Excerpted passage:
Analyze provided content to extract meaningful information, skills, and patterns for reuse.

When to Use

  • Inbox item arrives --- New content enters the second-brain pipeline and needs decomposition into knowledge components
  • Skill extraction needed --- Content contains procedures, instructions, or workflows that should become reusable skills
  • Pattern discovery requested --- You have a body of content and want to surface recurring structures, techniques, or anti-patterns
  • Content audit or review --- Existing knowledge base needs quality assessment and gap identification
  • Cross-domain transfer --- Insights from one domain need to be generalized for application elsewhere
  • Knowledge base enrichment --- Second brain needs new entries with proper taxonomy and confidence scoring
  • When you say: "analyze this content", "extract skills from", "find patterns in", "what's reusable here", "break this down"

Reference Requirements

MUST read before applying this skill:

Reference Why Required
content-taxonomy.md Classification hierarchy for all content types and knowledge components
confidence-scoring.md Framework for assigning confidence levels to extracted elements

Read if applicable:

Reference When Needed
extraction-heuristics.md When content is ambiguous or multi-layered and automated heuristics are needed
pattern-catalog.md When matching extracted patterns against known pattern archetypes
skill-template-guide.md When extracted procedures need to be formatted as reusable skill definitions

Verification: Ensure every extracted element has a taxonomy classification, a confidence score, and at least one supporting evidence citation from the source content.

Records shown:

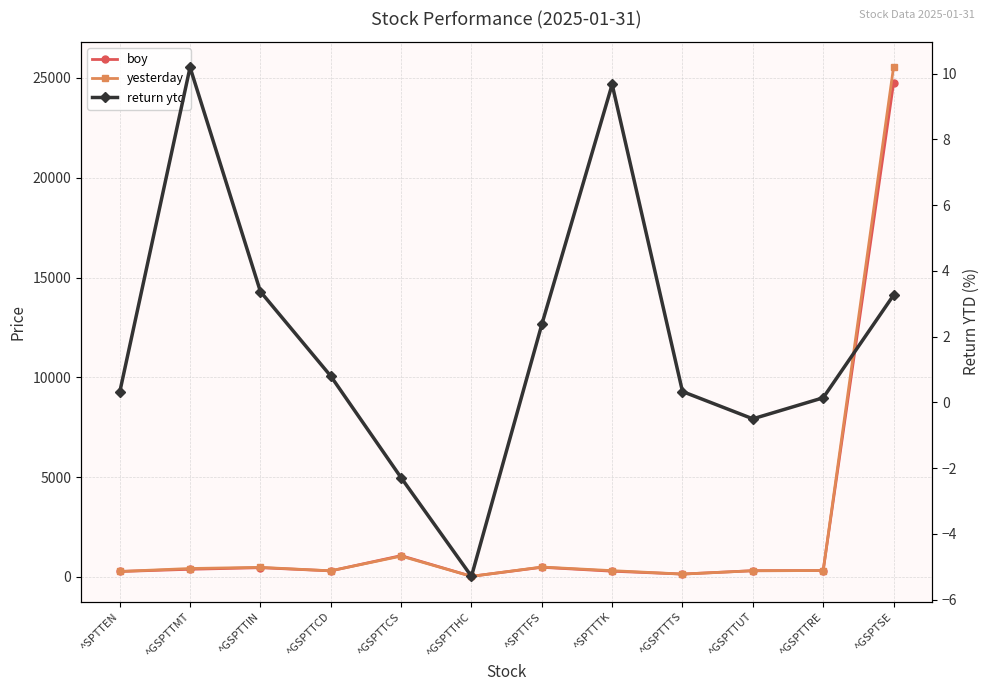

The value of yesterday at ^GSPTTHC is 42.4. True or false?

False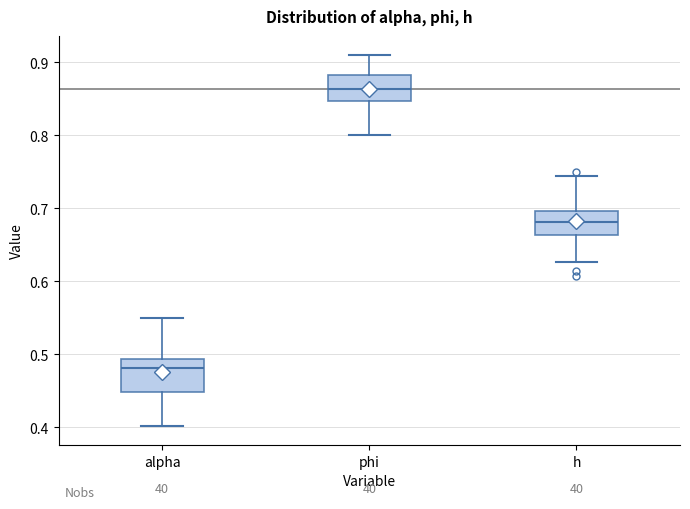

Reading left to right, transcribe this box plot: for each box, give where its median line is, the range the box spans, and where its two whiskers end, as read against the y-axis. The values are not printed on the chart, so give them approximately, as read against the axis.

alpha: median 0.48, box 0.45 to 0.49, whiskers 0.40 to 0.55
phi: median 0.86, box 0.85 to 0.88, whiskers 0.80 to 0.91
h: median 0.68, box 0.66 to 0.70, whiskers 0.63 to 0.74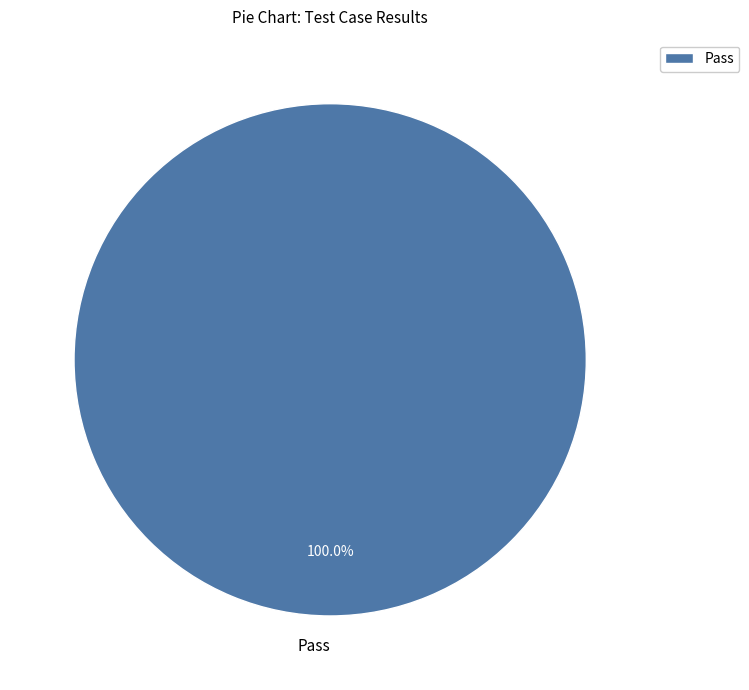

Which category accounts for the majority?

Pass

Assigned task 1: Please state whether each statement below agrees with the content-analysis skill text above, answering yes or no and quoting the text's deciding words. (a) confidence-scoring.md must be read before the skill is applied. (b) pattern-catalog.md is required reading in every case. (c) Each extracted element needs at least two supporting evidence citations.
Assigned task 2: Write out the content-analysis skill text word for word, taking everything from "Reference When Needed" down to "the source content.".

Final answer 1:
(a) Yes: "MUST read before applying this skill:" lists "confidence-scoring.md Framework for assigning confidence levels to extracted elements".
(b) No: it appears under "Read if applicable:" as "pattern-catalog.md When matching extracted patterns against known pattern archetypes".
(c) No: "at least one supporting evidence citation from the source content".

Final answer 2:
Reference When Needed
extraction-heuristics.md When content is ambiguous or multi-layered and automated heuristics are needed
pattern-catalog.md When matching extracted patterns against known pattern archetypes
skill-template-guide.md When extracted procedures need to be formatted as reusable skill definitions

Verification: Ensure every extracted element has a taxonomy classification, a confidence score, and at least one supporting evidence citation from the source content.